Somos capazes de, ao caminhar pelas ruas, desviar sem problema de fezes caninas ou felinas; contudo encontrar fezes humanas é motivo de asco ou distanciamento
Nada do que é
humano me é estranho?
Certa vez,
Laura, filha de Karl Marx, submeteu o grande pensador alemão a uma brincadeira
divertida: responder a uma daquelas entrevistas relâmpagos (tornadas moda nas
revistas e jornais do século seguinte ao deles) que, a pretexto de desnudar a
intimidade de uma personalidade ou de um ídolo, perguntam qual a cor favorita,
o prato favorito, o herói favorito etc. Depois de responder que a cor é a
vermelha, o prato é o peixe e o herói é Spartacus, aparece entre os quesitos
(registrados em um bem preservado manuscrito em idioma inglês) aquele que
indaga pela máxima favorita, e Marx não titubeia: "Nihil humani a me
alienum puto" (Nada do que é humano me é estranho), querendo afirmar sua
convicção na idéia de fraternidade e humanidade coletiva.
Essa resposta
oferecida pelo generoso filósofo expressa, com propriedade, os ideais aos quais
se dedicou sinceramente por toda uma turbulenta existência.

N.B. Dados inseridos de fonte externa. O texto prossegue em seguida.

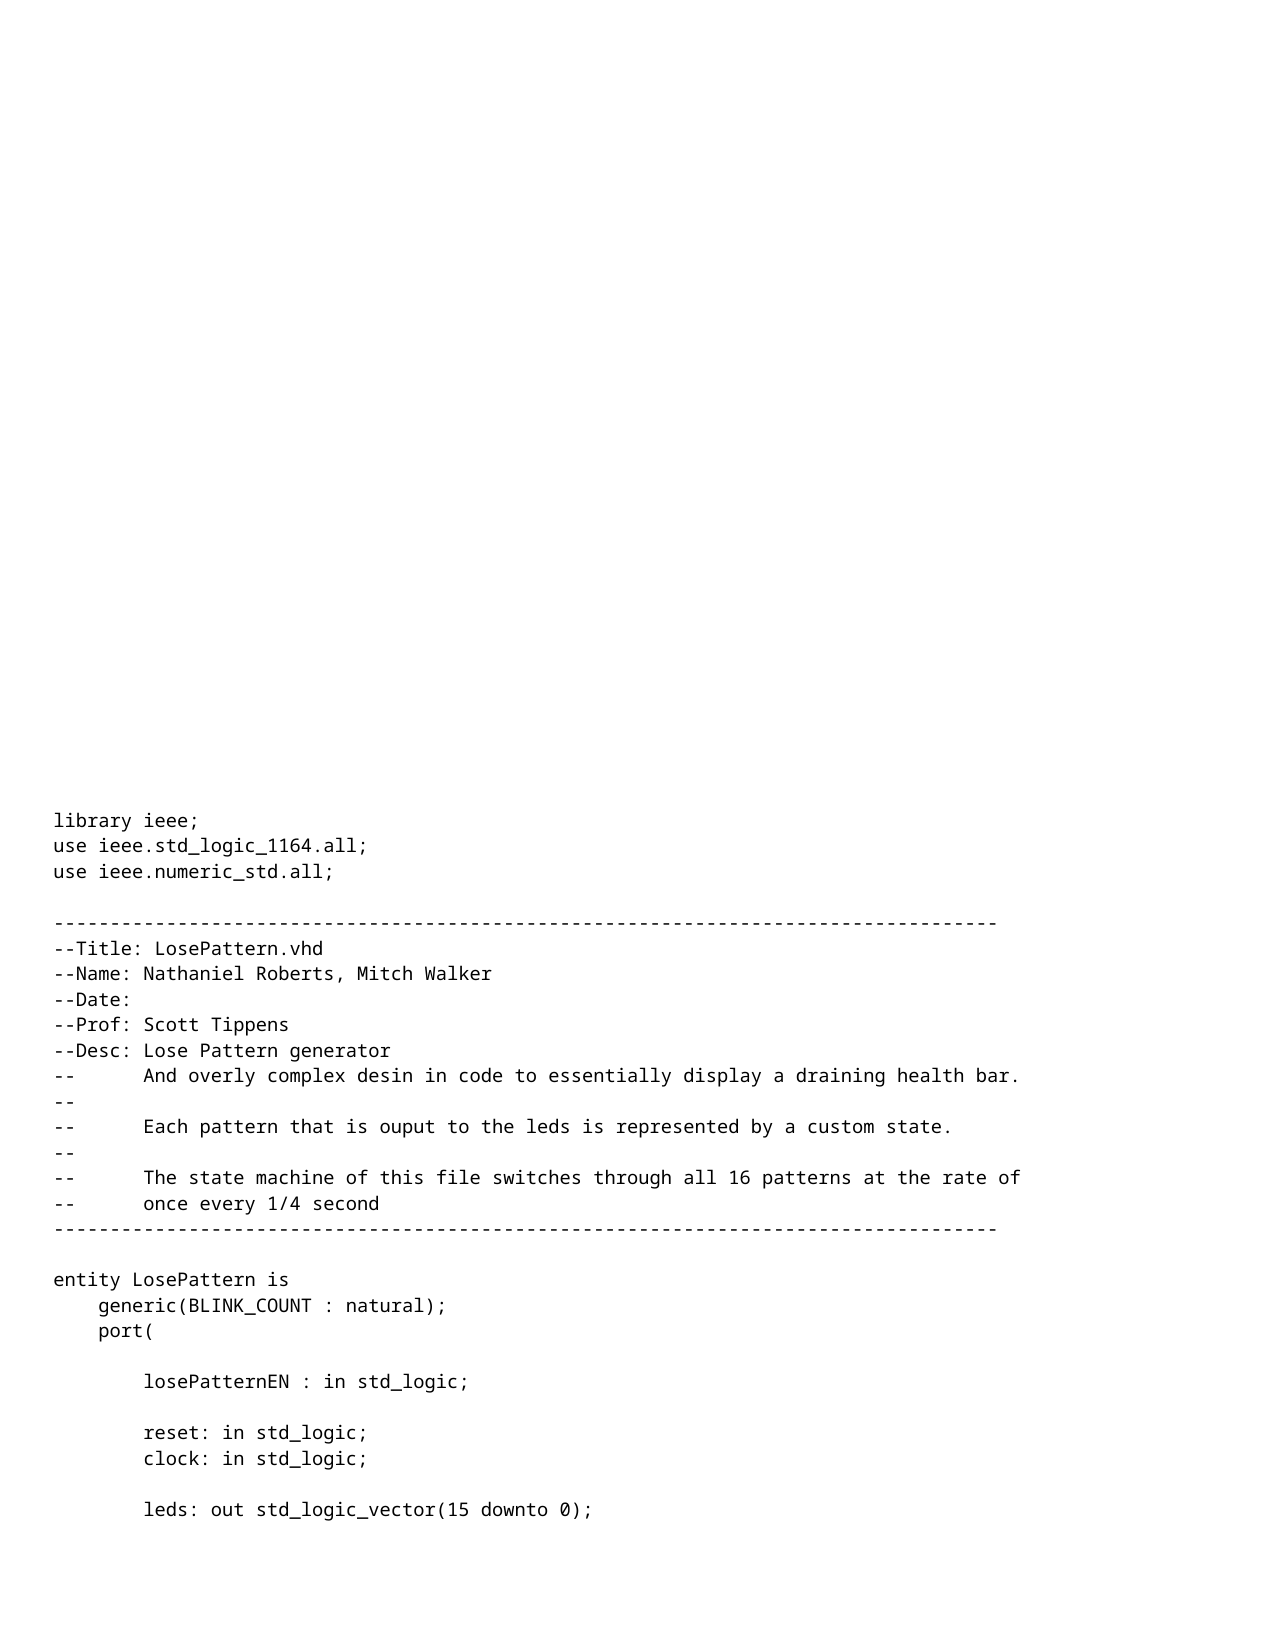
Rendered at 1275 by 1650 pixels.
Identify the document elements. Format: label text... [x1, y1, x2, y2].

text --Date: [53, 986, 1216, 1011]
text ------------------------------------------------------------------------------------ [53, 1216, 1216, 1241]
text use ieee.std_logic_1164.all; [53, 833, 1216, 858]
text --Prof: Scott Tippens [53, 1011, 1216, 1037]
text losePatternEN : in std_logic; [53, 1369, 1216, 1394]
text port( [53, 1318, 1216, 1343]
text ------------------------------------------------------------------------------------ [53, 909, 1216, 935]
text clock: in std_logic; [53, 1445, 1216, 1471]
text leds: out std_logic_vector(15 downto 0); [53, 1496, 1216, 1522]
text --Desc: Lose Pattern generator [53, 1037, 1216, 1062]
text -- And overly complex desin in code to essentially display a draining health bar. [53, 1062, 1216, 1088]
text entity LosePattern is [53, 1267, 1216, 1292]
text -- [53, 1088, 1216, 1113]
text --Name: Nathaniel Roberts, Mitch Walker [53, 960, 1216, 986]
text -- [53, 1139, 1216, 1164]
text --Title: LosePattern.vhd [53, 935, 1216, 960]
text -- Each pattern that is ouput to the leds is represented by a custom state. [53, 1113, 1216, 1139]
text reset: in std_logic; [53, 1420, 1216, 1445]
text -- once every 1/4 second [53, 1190, 1216, 1216]
text -- The state machine of this file switches through all 16 patterns at the rate of [53, 1164, 1216, 1190]
text library ieee; [53, 807, 1216, 833]
text use ieee.numeric_std.all; [53, 858, 1216, 884]
text generic(BLINK_COUNT : natural); [53, 1292, 1216, 1318]
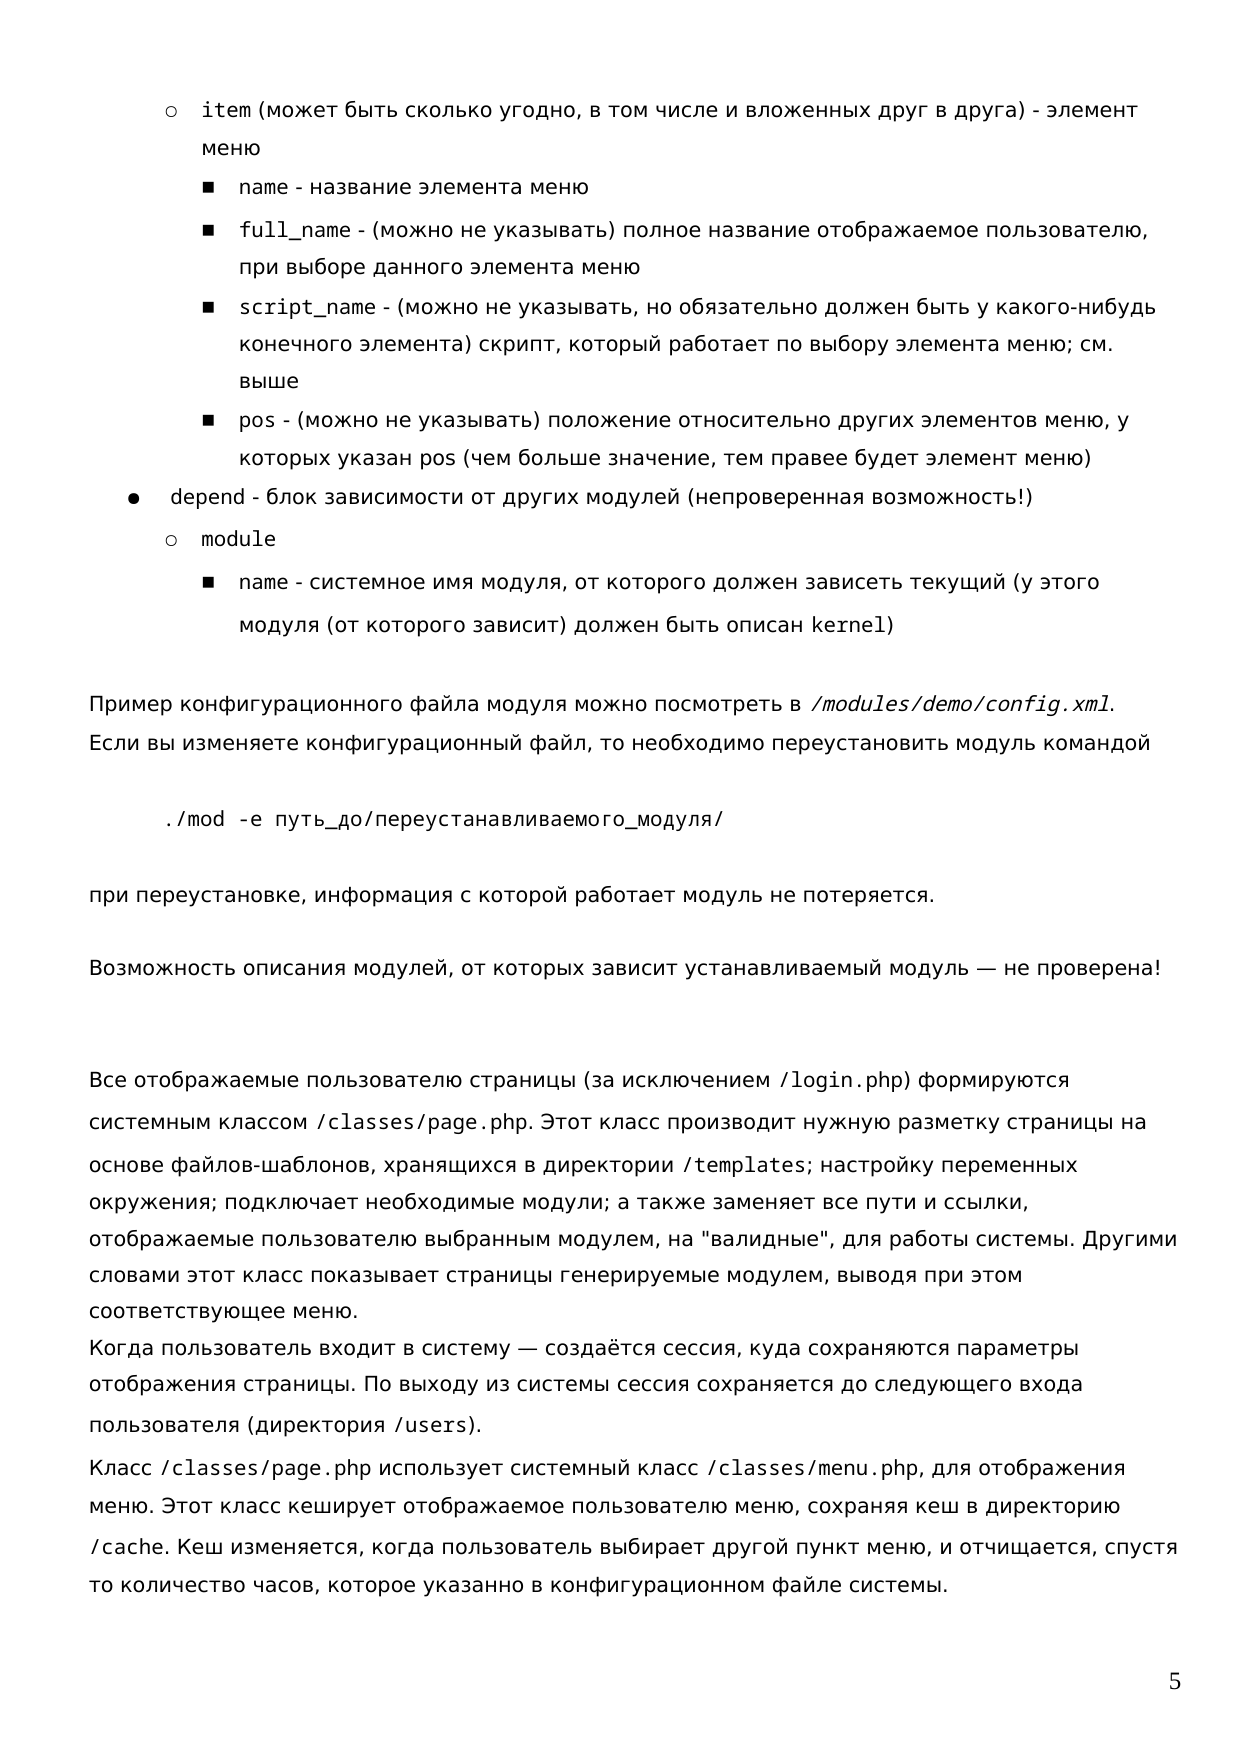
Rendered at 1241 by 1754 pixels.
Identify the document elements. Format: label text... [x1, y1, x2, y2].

text Все отображаемые пользователю страницы (за исключением /login.php) формируются системным классом /classes/page.php. Этот класс производит нужную разметку страницы на основе файлов-шаблонов, хранящихся в директории /templates; настройку переменных окружения; подключает необходимые модули; а также заменяет все пути и ссылки, отображаемые пользователю выбранным модулем, на "валидные", для работы системы. Другими словами этот класс показывает страницы генерируемые модулем, выводя при этом соответствующее меню. [88, 1065, 1181, 1324]
list module [163, 524, 1181, 553]
text Если вы изменяете конфигурационный файл, то необходимо переустановить модуль командой [88, 731, 1181, 756]
text Возможность описания модулей, от которых зависит устанавливаемый модуль — не проверена! [88, 956, 1181, 980]
text Когда пользователь входит в систему — создаётся сессия, куда сохраняются параметры отображения страницы. По выходу из системы сессия сохраняется до следующего входа пользователя (директория /users). [88, 1336, 1181, 1439]
text при переустановке, информация с которой работает модуль не потеряется. [88, 883, 1181, 907]
list full_name - (можно не указывать) полное название отображаемое пользователю, при выборе данного элемента меню [201, 215, 1181, 280]
text Класс /classes/page.php использует системный класс /classes/menu.php, для отображения меню. Этот класс кеширует отображаемое пользователю меню, сохраняя кеш в директорию /cache. Кеш изменяется, когда пользователь выбирает другой пункт меню, и отчищается, спустя то количество часов, которое указанно в конфигурационном файле системы. [88, 1453, 1181, 1597]
text Пример конфигурационного файла модуля можно посмотреть в /modules/demo/config.xml. [88, 689, 1181, 717]
list item (может быть сколько угодно, в том числе и вложенных друг в друга) - элемент меню [163, 95, 1181, 160]
list name - название элемента меню [201, 172, 1181, 201]
list name - системное имя модуля, от которого должен зависеть текущий (у этого модуля (от которого зависит) должен быть описан kernel) [201, 567, 1181, 638]
list depend - блок зависимости от других модулей (непроверенная возможность!) [126, 482, 1181, 510]
list script_name - (можно не указывать, но обязательно должен быть у какого-нибудь конечного элемента) скрипт, который работает по выбору элемента меню; см. выше [201, 292, 1181, 393]
text ./mod -e путь_до/переустанавливаемого_модуля/ [88, 804, 1181, 832]
list pos - (можно не указывать) положение относительно других элементов меню, у которых указан pos (чем больше значение, тем правее будет элемент меню) [201, 405, 1181, 470]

No entanto, nos
nossos tempos ego-narcísicos, estamos perdendo as perspectivas de construção de
uma convivência humana irmanada; cada vez mais ganham destaque outros ditados
como: "Cada um por si e Deus por todos", "Cada macaco no seu
galho" ou ainda "Quem pariu Mateus que o embale".
É interessante
observar que a máxima por Marx admirada tem como fonte original a peça "O
Atormentador de Si Mesmo", obra de Terêncio, comediógrafo latino do século
2 a.C., na qual se relata a história, ocorrida em Atenas, de um vizinho
abelhudo que se intromete na vida dos outros sem perceber que coisas piores
estão acontecendo dentro da própria casa dele. Como justificativa para os
contínuos e inoportunos palpites que dava, esse vizinho fala: "Homo sum:
humani nil a me alienum puto", isto é, sou homem e nada do que toca o
homem julgo que me seja alheio.
O sentido da
frase, nessa comédia, é totalmente diverso e muito menos honroso do que aquele
propugnado por Marx, mas, infelizmente, muito mais próximo de nós, nos tempos
atuais. A intenção marxiana é ressaltar o dever de compreender a noção de
humanidade como a prática de uma espécie de "um por todos, todos por
um". Já na acepção original e, agora, contemporânea, é a defesa do direito
à futrica, à fofoca e ao voyeurismo desenfreado que assola um certo tipo de
mídia, altamente rentável, especializada na exposição impressa ou televisiva do
espetáculo proporcionado pelas delícias vividas pelos apaniguados e
supostamente protegidos pelo destino e o inferno cotidiano dos fatalmente
miseráveis e desgraçados.
Nada do que é
humano nos é estranho? Nem sempre, dado que até a maioria dos odores humanos
naturais nos desagrada. Não nos incomodamos em acariciar o dorso suado de um
cavalo ou caminhar em meio aos cheiros que exalam de uma estrebaria ou curral
(alguns proclamam apreciar esses aromas); porém a fragrância do suor humano
incomoda, assim como muitos consideram insuportáveis os fluidos emanados de um
banheiro (limpar banheiro é sinônimo de castigo!). Somos capazes de, ao
caminhar pelas ruas, desviar sem problema de fezes caninas ou felinas; contudo
encontrar fezes humanas é motivo de asco, repugnância ou distanciamento, tal
como quando nos deparamos com mendigos, doentes crônicos, menores abandonados
etc.
É por isso que,
para não poucos, o sonho de paz e vida feliz é poder retirar-se para uma ilha
paradisíaca, distante de tudo e afastada do maior número possível de humanos e
humanas, isto é, isolar-se: ilha, condomínio fechado, alto da montanha, praia
privativa, local inacessível; no máximo, horrorizar-se ou alegrar-se
virtualmente com o que acontece com a humanidade, mas sem chegar muito perto.
Talvez,
parodiando Nietzsche, seja preciso lamentar que, por enquanto, tudo isso seja
humano, demasiado humano...
MARIO
SERGIO CORTELLA é filósofo, professor da PUC-SP e autor de
"A Escola e o Conhecimento: Fundamentos Epistemológicos e Políticos"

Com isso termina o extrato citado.